Tuesday, August 23, 2011

The Alarm - The Alarm (EP)

The band from North Wales known as the Alarm have been together since the late 1970’s; the primary members of the group are Mike Peters, Dave Sharp, Eddie MacDonald and Nigel Twist. They first started out with a mod sound but eventually moved to a more alternative rock sound in the early 80’s. Their music is very much influenced by the Welsh culture where they grew up. Some would draw comparisons between the Alarm and U2 as they come from similar backgrounds, have similar sounds and have lyrics directed at activism; for me personally I prefer the Alarm (they are certainly more represented in my iTunes library).

In 1982, the Alarm began to record demos for various record labels. IRS Records eventually signed the group and worked with them to release their self-titled 1983 EP the Alarm in July of that year. The record, consisting of five tracks in total, did not make the UK album charts yet in the US it did reach number 126 on the Billboard 200 charts.

The first side opens with “The Stand”, a song inspired by the Stephen King novel of the same name. It captures the post-apocalyptic mood of the 1978 book and follows the travels of the character Randall Flagg.
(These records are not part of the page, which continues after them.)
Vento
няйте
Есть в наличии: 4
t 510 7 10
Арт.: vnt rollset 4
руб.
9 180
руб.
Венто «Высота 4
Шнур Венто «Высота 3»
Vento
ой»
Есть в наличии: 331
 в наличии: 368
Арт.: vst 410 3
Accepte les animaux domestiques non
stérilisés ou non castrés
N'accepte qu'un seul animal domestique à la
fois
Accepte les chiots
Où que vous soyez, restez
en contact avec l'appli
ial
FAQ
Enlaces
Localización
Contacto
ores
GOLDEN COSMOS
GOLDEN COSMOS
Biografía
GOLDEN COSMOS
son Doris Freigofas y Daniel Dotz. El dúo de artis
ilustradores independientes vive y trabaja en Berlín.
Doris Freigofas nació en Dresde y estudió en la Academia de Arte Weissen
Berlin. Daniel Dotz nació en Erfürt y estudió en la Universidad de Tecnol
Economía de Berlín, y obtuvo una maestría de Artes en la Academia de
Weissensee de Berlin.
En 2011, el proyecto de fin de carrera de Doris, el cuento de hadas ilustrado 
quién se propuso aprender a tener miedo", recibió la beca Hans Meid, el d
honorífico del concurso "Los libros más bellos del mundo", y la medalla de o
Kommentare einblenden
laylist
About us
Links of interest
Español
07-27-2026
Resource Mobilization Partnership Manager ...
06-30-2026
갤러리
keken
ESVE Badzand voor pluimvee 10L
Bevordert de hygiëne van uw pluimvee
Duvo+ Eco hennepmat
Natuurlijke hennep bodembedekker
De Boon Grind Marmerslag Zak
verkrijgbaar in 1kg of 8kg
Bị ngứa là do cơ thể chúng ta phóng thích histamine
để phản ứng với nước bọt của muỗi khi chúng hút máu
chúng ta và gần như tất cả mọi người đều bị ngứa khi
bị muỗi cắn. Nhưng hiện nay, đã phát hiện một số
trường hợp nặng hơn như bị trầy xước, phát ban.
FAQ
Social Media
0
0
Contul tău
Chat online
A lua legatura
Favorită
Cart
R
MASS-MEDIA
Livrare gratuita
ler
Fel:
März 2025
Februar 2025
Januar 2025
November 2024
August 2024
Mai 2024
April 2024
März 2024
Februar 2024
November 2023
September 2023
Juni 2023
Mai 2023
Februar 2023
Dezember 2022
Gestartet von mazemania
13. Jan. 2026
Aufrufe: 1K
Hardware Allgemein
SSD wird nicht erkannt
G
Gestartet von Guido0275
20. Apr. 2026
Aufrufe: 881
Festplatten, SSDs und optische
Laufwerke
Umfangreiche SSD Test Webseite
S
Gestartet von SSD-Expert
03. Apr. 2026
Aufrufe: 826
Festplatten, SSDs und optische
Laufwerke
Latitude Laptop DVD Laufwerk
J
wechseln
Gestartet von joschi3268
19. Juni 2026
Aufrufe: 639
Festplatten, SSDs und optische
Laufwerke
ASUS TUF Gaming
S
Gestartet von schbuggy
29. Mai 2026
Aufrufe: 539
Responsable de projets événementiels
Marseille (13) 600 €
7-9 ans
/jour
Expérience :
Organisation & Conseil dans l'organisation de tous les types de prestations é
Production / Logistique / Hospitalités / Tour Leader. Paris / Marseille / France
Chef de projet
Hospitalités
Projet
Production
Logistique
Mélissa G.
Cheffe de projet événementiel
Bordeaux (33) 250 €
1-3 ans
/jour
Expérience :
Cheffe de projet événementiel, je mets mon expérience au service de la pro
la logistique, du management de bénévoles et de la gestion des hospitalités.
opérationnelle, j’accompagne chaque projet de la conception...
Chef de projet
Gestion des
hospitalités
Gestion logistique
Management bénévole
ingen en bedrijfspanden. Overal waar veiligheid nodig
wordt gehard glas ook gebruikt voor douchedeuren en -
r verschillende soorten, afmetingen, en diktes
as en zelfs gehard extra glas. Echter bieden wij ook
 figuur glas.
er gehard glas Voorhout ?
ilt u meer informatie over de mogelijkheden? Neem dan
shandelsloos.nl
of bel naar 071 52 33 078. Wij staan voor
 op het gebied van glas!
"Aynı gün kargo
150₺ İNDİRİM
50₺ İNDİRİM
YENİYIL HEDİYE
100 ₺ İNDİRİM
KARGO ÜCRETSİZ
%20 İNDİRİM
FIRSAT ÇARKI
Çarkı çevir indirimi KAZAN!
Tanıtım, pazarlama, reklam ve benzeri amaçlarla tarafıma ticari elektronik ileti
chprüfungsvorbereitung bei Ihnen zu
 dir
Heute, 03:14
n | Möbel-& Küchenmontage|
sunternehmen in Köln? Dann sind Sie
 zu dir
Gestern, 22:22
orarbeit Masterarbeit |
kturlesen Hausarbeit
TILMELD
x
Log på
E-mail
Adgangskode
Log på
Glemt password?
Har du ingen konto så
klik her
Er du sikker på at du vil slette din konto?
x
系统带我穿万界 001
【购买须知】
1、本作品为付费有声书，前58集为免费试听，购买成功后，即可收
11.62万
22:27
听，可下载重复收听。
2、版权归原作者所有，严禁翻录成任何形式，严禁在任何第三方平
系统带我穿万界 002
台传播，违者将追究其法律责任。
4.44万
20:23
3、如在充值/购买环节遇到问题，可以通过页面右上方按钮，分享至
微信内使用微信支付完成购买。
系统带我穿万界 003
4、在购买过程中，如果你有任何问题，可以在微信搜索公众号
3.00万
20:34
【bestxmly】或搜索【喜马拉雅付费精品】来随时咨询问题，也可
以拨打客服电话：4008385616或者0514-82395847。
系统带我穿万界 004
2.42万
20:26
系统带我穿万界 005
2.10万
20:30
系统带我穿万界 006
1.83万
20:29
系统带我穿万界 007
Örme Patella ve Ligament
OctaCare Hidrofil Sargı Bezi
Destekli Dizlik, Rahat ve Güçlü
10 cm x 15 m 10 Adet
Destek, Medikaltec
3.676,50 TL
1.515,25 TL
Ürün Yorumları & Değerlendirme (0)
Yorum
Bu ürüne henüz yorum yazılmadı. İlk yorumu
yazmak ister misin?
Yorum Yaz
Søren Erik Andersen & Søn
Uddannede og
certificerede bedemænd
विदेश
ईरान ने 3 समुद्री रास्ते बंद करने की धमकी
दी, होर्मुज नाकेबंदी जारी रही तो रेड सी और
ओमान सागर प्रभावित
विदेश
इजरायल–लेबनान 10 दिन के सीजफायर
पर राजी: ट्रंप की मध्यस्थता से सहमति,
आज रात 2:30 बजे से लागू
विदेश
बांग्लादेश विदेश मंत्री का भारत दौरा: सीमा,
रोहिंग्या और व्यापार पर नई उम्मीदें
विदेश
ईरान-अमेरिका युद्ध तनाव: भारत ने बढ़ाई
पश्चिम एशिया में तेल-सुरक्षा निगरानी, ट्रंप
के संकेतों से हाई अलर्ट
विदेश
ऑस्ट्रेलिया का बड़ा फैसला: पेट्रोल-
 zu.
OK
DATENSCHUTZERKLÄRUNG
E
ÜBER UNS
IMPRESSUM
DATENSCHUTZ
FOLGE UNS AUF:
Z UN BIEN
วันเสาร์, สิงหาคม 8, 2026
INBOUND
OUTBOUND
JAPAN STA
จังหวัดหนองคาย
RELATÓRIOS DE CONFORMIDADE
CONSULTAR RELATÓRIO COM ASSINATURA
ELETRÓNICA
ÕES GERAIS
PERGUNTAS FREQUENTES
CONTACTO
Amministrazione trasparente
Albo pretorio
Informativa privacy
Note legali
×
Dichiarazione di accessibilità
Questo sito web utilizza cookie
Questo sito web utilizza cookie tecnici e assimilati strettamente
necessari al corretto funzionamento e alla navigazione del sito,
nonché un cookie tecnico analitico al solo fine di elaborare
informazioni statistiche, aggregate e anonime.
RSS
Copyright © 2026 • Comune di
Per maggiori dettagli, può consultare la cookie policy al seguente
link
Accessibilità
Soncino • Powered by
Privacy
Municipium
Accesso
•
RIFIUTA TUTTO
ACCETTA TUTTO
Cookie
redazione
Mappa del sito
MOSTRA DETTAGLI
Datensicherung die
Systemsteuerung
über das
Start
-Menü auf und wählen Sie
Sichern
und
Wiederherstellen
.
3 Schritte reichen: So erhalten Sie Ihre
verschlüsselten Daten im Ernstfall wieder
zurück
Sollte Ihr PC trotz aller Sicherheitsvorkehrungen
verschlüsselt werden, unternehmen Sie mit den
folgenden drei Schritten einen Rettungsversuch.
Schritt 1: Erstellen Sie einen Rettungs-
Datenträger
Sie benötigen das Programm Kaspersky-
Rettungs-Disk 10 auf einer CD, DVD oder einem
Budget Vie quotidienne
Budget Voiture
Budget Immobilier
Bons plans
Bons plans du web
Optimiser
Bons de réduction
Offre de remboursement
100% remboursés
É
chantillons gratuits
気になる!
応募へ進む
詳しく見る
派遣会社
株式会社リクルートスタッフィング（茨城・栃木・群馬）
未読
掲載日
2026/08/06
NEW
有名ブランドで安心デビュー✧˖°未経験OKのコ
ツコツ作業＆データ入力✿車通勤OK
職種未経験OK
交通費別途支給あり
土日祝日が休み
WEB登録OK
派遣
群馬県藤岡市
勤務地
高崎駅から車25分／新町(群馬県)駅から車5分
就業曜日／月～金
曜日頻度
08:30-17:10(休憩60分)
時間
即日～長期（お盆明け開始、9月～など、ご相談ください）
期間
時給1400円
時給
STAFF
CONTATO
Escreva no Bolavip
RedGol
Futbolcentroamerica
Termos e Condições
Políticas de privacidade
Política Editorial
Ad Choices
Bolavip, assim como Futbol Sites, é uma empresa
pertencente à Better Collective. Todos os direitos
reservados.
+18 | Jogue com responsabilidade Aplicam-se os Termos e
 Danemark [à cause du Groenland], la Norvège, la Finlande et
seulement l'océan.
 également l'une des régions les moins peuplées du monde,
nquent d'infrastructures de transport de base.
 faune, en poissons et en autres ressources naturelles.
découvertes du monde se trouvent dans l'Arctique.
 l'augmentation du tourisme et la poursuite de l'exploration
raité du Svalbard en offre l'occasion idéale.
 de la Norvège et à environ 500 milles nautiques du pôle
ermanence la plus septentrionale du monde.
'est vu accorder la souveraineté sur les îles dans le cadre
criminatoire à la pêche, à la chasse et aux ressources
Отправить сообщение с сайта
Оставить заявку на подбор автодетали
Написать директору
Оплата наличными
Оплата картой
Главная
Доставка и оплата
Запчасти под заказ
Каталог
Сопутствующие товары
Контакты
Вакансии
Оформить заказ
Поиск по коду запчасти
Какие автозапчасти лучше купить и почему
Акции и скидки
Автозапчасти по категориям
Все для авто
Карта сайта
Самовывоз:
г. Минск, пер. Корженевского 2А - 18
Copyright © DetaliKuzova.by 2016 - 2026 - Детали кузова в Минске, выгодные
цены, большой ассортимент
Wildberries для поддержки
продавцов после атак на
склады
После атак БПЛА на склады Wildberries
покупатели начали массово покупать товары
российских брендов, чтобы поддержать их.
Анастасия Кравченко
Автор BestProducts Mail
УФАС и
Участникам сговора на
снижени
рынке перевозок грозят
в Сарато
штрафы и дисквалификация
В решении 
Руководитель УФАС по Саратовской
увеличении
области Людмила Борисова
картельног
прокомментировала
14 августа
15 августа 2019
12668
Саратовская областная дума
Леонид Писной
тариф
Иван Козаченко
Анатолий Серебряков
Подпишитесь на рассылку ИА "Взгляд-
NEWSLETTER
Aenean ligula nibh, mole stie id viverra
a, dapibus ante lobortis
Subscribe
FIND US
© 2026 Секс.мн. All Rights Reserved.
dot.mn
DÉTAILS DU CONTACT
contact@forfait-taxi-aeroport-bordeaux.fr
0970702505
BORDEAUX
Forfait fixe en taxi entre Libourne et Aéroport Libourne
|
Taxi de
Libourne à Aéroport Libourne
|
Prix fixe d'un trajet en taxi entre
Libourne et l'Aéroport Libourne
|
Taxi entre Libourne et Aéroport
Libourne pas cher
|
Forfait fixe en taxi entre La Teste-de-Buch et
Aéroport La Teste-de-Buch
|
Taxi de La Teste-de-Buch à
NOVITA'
I find myself singing along with the chorus on this one every time; I think it and the music all work very well on this very underappreciated 80’s track. This was the second single ever released by the band and the first to ever break onto the UK charts (it went to number 86).

“Across the Border” with its driving guitars is a commentary on the violence going on in Ireland in the late 70’s and early 80’s. Through the lyrics, the band is pleading for the sides to seek a peaceful solution rather than just drive up the number of casualties.

Side two charges in with “Marching On”, a track also released as a single prior to the EP. It failed however to make much of a dent on the charts on either side of the pond. The song is very much an anthem for the youth of the day to make their voices heard through organized but peaceful demonstrations like marches and such.

“Lie of the Land” is too a song of hope and optimism. I love the harmonica on this one. It adds a nice touch to the band’s overall sound.

The final track is a live version of the song “For Freedom”. I like it because it gives you a glimpse of the band in their element, a reflection of their many years of doing gigs while trying to get that break. It also shows that the band sounds equally amazing both in the studio and in concert.

The Alarm did a lot of touring in the US that summer to support the EP. They also appeared on shows like American Bandstand and The Cutting Edge as well as having videos appearing on the still new MTV channel. All of this promotion would eventually lead to a full album, 1984’s Declaration (the topic for a future review).

For me, it was college radio that first introduced me to these songs and the band. I was an instant fan after hearing “The Stand”. Over my college years, I would still hear of the band through new releases and singles. A few years ago, when I joined emusic.com and was getting into the whole digital scene, I purchased a number of their re-mastered albums that included many additional tracks like B-sides and live versions. My enjoyment of the Alarm’s body of work has grown even more so since then.

Really though, it all started with these five tracks on this the Alarm EP.